This article first appeared in Lexis Nexis Competition and Consumer Law News (2016) Vol 21, No 7, pp. 88-92
Introduction
In June
2015, Coles announced its intention to buy eight of Supabarn’s grocery stores
in the ACT and NSW and one supermarket site in the ACT which is currently under
development.[1] The ACCC is set to announce its decision in
relation to the proposed acquisition on 10 September 2015.[2]
Coles and
Supabarn competitors have made known their views about the proposed acquisition. The Master Grocers of Australia have been
reported as saying that they are strongly against the sale, as the Canberra
market is already dominated by Coles and Woolworths.[3]
Jos de Bruin,
the CEO of the Master Grocers Australia, has stated that:
Any
acquisition of an independent supermarket group small, medium or large will
have a detrimental effect on the independent supermarket industry, on its
health and its future longevity.[4]
The sale
of most of Supabarn’s grocery assets to Coles is likely to create an
uncomfortable situation for the Australian Competition and Consumer Commission
(ACCC). While the ACCC may want to prevent Supabarn stores from getting into
the hands of Coles, it will face an uphill battle to prevent the acquisition.
Ironically,
the greatest obstacle to the ACCC blocking the Coles acquisition could very
well be a number of the key findings made by Justice Emmett in the ACCC v Metcash case[5],
largely in response to Metcash’s submissions in that case.
Background[6]
Coles has
announced its intention to acquire the Supabarn stores in Civic, Wanniassa,
Kaleen and Crace in the ACT and the stores in Five Dock, Sutherland, Sans Souci
and Annandale in NSW. In addition, Coles is seeking to purchase the undeveloped
Casey site in the ACT.

------

### Set task:
Rewrite the Coles–Supabarn article from "Background[6]" up to and including "in the ACT.", substituting "vacant" for "undeveloped".

------

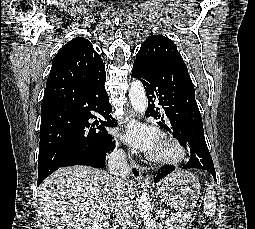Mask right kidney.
<instances>
[{"instance_id":"right-kidney-1","label":"right kidney","mask_w":255,"mask_h":229,"mask_svg":"<svg viewBox=\"0 0 255 229\" xmlns=\"http://www.w3.org/2000/svg\"><path fill=\"white\" fill-rule=\"evenodd\" d=\"M108 226H109V223L104 222L103 225L95 224L94 226L90 227L89 229H103L102 227H104L106 229Z\"/></svg>"}]
</instances>
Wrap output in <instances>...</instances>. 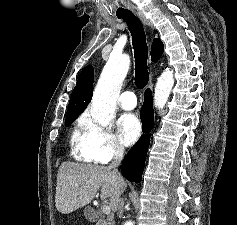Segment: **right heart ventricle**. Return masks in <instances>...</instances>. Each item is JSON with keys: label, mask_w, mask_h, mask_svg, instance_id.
I'll list each match as a JSON object with an SVG mask.
<instances>
[{"label": "right heart ventricle", "mask_w": 237, "mask_h": 225, "mask_svg": "<svg viewBox=\"0 0 237 225\" xmlns=\"http://www.w3.org/2000/svg\"><path fill=\"white\" fill-rule=\"evenodd\" d=\"M81 132H82V119L78 122L77 127L75 128L74 134H73V142H74V152H75V156L78 159L81 160H86L81 152L79 151V141H80V136H81Z\"/></svg>", "instance_id": "obj_1"}]
</instances>
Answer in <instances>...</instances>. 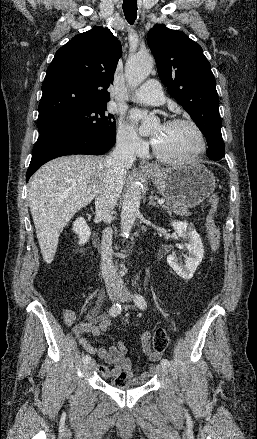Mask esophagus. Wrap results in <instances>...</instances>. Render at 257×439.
Listing matches in <instances>:
<instances>
[{"label":"esophagus","instance_id":"obj_1","mask_svg":"<svg viewBox=\"0 0 257 439\" xmlns=\"http://www.w3.org/2000/svg\"><path fill=\"white\" fill-rule=\"evenodd\" d=\"M140 166L143 170H147V171H151L155 169V167L152 164L144 160L140 162Z\"/></svg>","mask_w":257,"mask_h":439}]
</instances>
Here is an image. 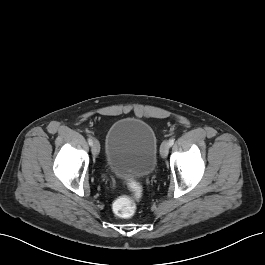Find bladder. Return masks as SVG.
<instances>
[{"label": "bladder", "mask_w": 265, "mask_h": 265, "mask_svg": "<svg viewBox=\"0 0 265 265\" xmlns=\"http://www.w3.org/2000/svg\"><path fill=\"white\" fill-rule=\"evenodd\" d=\"M157 147V137L150 124L139 118H120L106 135L107 166L124 179L146 178L156 167Z\"/></svg>", "instance_id": "1"}]
</instances>
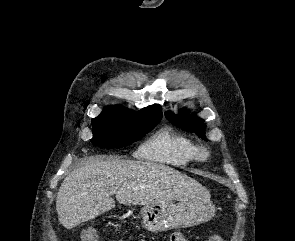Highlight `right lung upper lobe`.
I'll list each match as a JSON object with an SVG mask.
<instances>
[{
    "instance_id": "1",
    "label": "right lung upper lobe",
    "mask_w": 295,
    "mask_h": 241,
    "mask_svg": "<svg viewBox=\"0 0 295 241\" xmlns=\"http://www.w3.org/2000/svg\"><path fill=\"white\" fill-rule=\"evenodd\" d=\"M140 111H143V112H146V113H148L150 115H153V116H157V117H161L162 118L161 107L159 105H157V104H154V105L148 106L146 108H143Z\"/></svg>"
}]
</instances>
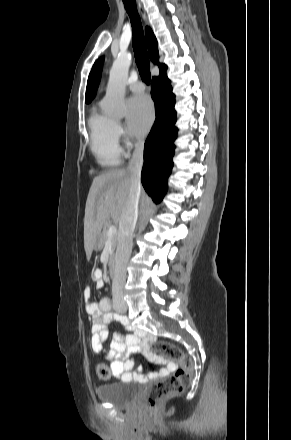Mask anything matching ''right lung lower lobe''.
Returning a JSON list of instances; mask_svg holds the SVG:
<instances>
[{"label": "right lung lower lobe", "instance_id": "obj_1", "mask_svg": "<svg viewBox=\"0 0 291 440\" xmlns=\"http://www.w3.org/2000/svg\"><path fill=\"white\" fill-rule=\"evenodd\" d=\"M151 94L156 120L144 146L141 181L148 195L155 202H160L168 188L167 179L173 167L174 141L178 131L175 127V95L165 71L159 77H153Z\"/></svg>", "mask_w": 291, "mask_h": 440}]
</instances>
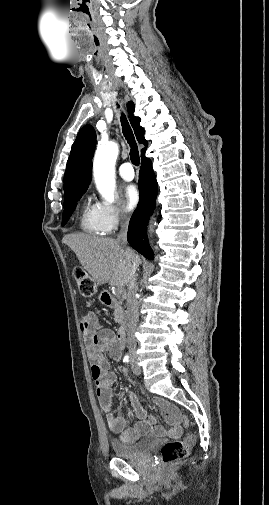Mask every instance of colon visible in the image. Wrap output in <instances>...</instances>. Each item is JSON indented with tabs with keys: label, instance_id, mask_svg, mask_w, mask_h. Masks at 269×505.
<instances>
[{
	"label": "colon",
	"instance_id": "colon-1",
	"mask_svg": "<svg viewBox=\"0 0 269 505\" xmlns=\"http://www.w3.org/2000/svg\"><path fill=\"white\" fill-rule=\"evenodd\" d=\"M74 276L80 294L83 297L91 298L96 293V284L92 277L82 268L74 270ZM93 331L98 328V324L93 322L89 325ZM193 443V437L189 436L185 440H172L165 443L161 448V459L164 464L176 463L188 455L189 446Z\"/></svg>",
	"mask_w": 269,
	"mask_h": 505
}]
</instances>
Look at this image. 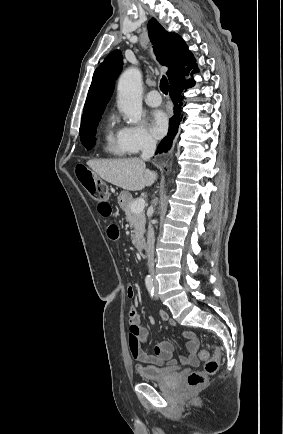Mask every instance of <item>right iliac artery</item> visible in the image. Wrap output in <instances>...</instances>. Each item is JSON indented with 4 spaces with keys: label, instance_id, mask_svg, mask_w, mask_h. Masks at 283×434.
Returning <instances> with one entry per match:
<instances>
[{
    "label": "right iliac artery",
    "instance_id": "1",
    "mask_svg": "<svg viewBox=\"0 0 283 434\" xmlns=\"http://www.w3.org/2000/svg\"><path fill=\"white\" fill-rule=\"evenodd\" d=\"M145 284H146V287H147L150 295L153 297V295H154L153 279L150 276H147L145 278Z\"/></svg>",
    "mask_w": 283,
    "mask_h": 434
}]
</instances>
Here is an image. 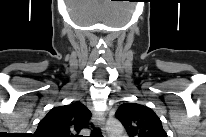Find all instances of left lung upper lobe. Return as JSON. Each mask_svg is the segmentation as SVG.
<instances>
[{
    "label": "left lung upper lobe",
    "mask_w": 206,
    "mask_h": 137,
    "mask_svg": "<svg viewBox=\"0 0 206 137\" xmlns=\"http://www.w3.org/2000/svg\"><path fill=\"white\" fill-rule=\"evenodd\" d=\"M130 137H167L156 113L140 104L124 103L115 113Z\"/></svg>",
    "instance_id": "left-lung-upper-lobe-1"
}]
</instances>
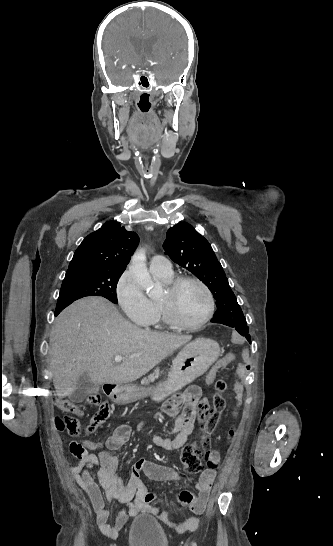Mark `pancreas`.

------

### Answer to the task:
Background[6]
Coles has
announced its intention to acquire the Supabarn stores in Civic, Wanniassa,
Kaleen and Crace in the ACT and the stores in Five Dock, Sutherland, Sans Souci
and Annandale in NSW. In addition, Coles is seeking to purchase the vacant
Casey site in the ACT.